### DATA TO USE:
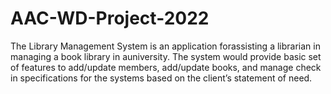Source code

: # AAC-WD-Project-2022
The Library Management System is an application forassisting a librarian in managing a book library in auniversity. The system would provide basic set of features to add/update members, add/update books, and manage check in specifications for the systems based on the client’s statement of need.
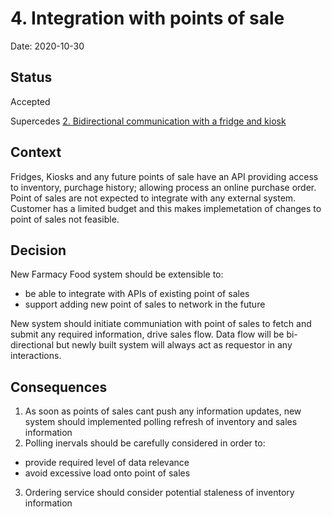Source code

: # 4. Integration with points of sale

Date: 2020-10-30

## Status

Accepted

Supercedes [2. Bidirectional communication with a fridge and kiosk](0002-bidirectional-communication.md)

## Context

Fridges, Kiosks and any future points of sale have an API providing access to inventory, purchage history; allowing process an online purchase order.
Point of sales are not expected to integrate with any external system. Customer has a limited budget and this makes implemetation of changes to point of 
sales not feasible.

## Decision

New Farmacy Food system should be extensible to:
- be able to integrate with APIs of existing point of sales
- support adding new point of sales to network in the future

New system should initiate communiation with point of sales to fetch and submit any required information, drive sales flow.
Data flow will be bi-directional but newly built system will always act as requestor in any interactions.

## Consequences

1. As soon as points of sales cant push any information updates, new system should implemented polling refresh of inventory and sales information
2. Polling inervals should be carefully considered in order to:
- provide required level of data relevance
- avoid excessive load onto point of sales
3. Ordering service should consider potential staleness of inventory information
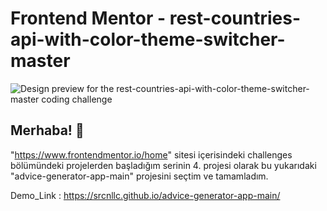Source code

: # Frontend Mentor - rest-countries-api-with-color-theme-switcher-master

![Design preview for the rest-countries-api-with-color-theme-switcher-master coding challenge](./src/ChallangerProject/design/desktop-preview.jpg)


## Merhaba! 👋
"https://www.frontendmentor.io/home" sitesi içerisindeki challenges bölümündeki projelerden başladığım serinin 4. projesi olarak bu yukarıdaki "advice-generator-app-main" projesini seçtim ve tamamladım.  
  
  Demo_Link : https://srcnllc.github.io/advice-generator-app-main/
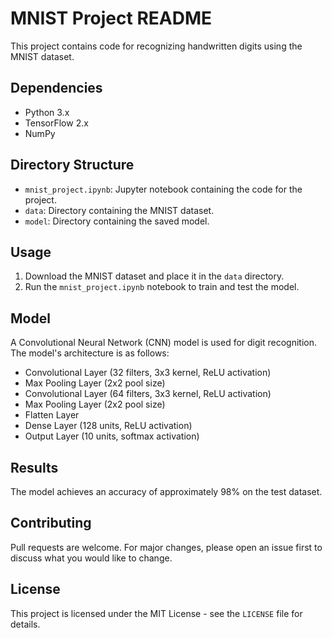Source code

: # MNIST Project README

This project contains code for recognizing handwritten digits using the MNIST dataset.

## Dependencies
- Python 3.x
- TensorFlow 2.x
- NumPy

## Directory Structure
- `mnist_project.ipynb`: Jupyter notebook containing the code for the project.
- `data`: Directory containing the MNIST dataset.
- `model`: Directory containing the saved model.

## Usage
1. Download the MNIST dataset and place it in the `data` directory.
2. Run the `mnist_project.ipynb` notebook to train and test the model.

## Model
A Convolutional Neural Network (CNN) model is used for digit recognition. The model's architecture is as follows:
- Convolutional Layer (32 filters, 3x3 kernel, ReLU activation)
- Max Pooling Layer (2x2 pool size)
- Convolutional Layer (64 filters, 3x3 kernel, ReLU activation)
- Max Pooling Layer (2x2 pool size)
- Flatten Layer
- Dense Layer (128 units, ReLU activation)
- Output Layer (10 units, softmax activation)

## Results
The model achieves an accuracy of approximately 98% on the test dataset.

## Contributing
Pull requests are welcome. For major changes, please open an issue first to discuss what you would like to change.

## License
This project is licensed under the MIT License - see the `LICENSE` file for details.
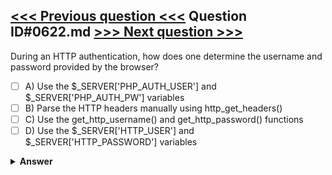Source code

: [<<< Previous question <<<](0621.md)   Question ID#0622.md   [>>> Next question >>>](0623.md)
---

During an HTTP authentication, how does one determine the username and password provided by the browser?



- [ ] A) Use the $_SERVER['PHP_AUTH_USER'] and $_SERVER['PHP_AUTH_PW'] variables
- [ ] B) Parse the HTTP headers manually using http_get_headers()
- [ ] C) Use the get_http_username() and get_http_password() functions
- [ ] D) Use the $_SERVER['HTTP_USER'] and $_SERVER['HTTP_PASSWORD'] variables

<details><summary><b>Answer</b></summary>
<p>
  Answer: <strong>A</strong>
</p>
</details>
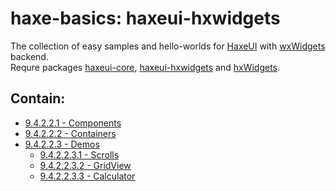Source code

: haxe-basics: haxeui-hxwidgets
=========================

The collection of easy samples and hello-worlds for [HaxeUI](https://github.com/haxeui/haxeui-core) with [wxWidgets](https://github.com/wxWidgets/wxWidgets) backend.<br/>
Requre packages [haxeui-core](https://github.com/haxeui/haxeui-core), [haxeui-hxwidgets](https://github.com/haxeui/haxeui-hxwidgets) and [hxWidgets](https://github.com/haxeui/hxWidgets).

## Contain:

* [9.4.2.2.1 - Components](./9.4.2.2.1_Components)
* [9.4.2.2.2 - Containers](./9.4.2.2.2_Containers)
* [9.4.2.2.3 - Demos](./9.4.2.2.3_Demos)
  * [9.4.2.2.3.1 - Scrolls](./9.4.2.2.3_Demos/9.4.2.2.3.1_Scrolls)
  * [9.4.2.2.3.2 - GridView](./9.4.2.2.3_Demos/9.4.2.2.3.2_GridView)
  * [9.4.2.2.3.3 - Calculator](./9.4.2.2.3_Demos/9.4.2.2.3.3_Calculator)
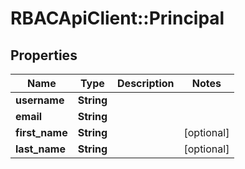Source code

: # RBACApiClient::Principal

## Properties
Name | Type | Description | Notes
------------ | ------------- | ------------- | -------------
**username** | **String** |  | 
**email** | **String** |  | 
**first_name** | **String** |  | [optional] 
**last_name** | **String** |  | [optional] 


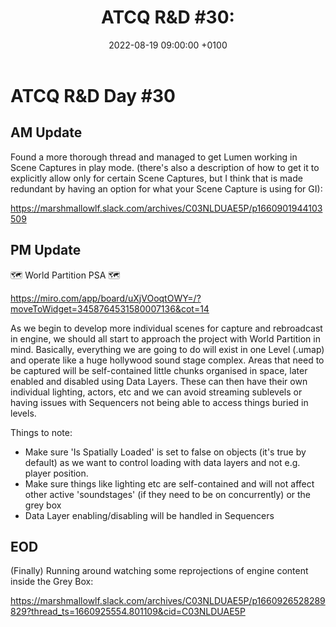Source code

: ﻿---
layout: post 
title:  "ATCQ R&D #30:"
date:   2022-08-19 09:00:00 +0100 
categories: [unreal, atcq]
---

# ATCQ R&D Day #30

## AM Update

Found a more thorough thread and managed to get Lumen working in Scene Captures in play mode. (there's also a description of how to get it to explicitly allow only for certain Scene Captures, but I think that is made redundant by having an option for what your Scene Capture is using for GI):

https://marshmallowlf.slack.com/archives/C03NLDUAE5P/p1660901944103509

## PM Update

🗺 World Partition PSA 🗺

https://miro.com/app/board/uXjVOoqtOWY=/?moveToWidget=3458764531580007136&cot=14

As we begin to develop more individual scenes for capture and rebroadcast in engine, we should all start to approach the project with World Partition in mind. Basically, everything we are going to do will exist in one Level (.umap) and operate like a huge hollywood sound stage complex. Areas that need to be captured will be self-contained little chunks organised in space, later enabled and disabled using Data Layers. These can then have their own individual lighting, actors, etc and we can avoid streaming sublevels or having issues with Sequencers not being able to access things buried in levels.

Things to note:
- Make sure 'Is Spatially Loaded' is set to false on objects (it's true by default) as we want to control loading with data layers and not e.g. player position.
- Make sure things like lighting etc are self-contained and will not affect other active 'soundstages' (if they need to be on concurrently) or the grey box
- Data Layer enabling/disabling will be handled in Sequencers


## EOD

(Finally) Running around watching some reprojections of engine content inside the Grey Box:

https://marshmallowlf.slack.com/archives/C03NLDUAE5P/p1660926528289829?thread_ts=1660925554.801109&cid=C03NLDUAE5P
...
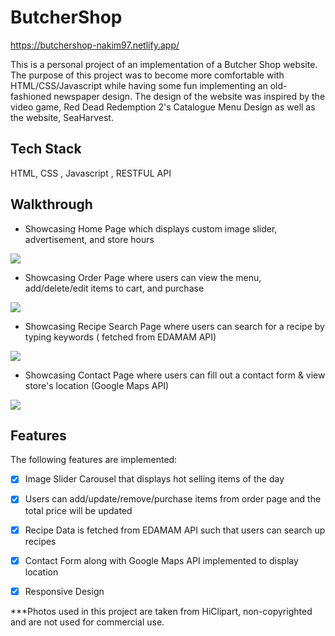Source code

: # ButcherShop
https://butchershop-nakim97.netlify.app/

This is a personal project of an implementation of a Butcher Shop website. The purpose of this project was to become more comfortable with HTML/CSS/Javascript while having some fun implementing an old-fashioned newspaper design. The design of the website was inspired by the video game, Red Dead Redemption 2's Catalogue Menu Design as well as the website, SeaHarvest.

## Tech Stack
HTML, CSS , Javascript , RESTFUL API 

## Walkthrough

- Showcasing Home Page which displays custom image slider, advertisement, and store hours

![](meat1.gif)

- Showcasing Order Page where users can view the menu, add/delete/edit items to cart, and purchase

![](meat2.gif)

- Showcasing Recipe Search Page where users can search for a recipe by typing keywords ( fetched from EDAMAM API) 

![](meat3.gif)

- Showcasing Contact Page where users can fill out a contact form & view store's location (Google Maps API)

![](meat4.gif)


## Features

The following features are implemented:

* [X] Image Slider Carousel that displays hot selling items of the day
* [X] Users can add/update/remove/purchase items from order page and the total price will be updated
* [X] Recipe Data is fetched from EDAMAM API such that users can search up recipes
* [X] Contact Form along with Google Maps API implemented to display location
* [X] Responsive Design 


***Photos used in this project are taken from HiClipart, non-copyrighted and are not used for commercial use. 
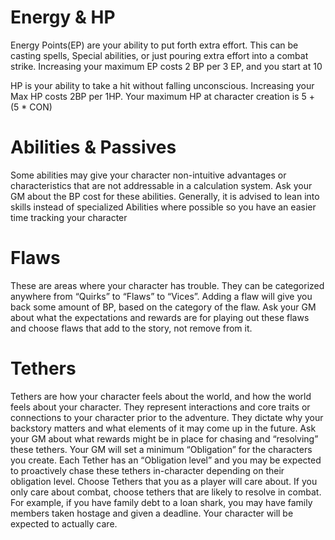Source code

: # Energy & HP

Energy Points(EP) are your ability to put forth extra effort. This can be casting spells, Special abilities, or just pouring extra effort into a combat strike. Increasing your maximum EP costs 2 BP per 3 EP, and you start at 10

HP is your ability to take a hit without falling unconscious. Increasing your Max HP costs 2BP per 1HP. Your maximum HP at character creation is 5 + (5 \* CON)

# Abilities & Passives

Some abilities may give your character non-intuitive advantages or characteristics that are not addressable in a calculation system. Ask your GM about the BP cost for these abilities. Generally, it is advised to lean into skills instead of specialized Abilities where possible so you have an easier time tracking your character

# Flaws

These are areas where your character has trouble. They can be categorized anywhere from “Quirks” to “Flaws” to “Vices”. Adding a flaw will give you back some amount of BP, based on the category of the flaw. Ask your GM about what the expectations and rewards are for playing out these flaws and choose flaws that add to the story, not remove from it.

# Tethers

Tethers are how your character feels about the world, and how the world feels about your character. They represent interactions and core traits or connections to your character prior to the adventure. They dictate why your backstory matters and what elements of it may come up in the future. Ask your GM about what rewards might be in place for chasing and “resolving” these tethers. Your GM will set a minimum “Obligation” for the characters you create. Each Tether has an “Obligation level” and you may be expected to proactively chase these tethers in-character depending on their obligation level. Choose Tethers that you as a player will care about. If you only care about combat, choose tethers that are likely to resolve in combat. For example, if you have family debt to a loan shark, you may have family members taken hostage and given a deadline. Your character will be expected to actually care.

### TASK BRIEF:
Pick out, from the lines above, every one that contains the string "Answer".

### RESPONSE TO THIS EXERCISE:
<details><summary><b>Answer</b></summary>
  Answer: <strong>A</strong>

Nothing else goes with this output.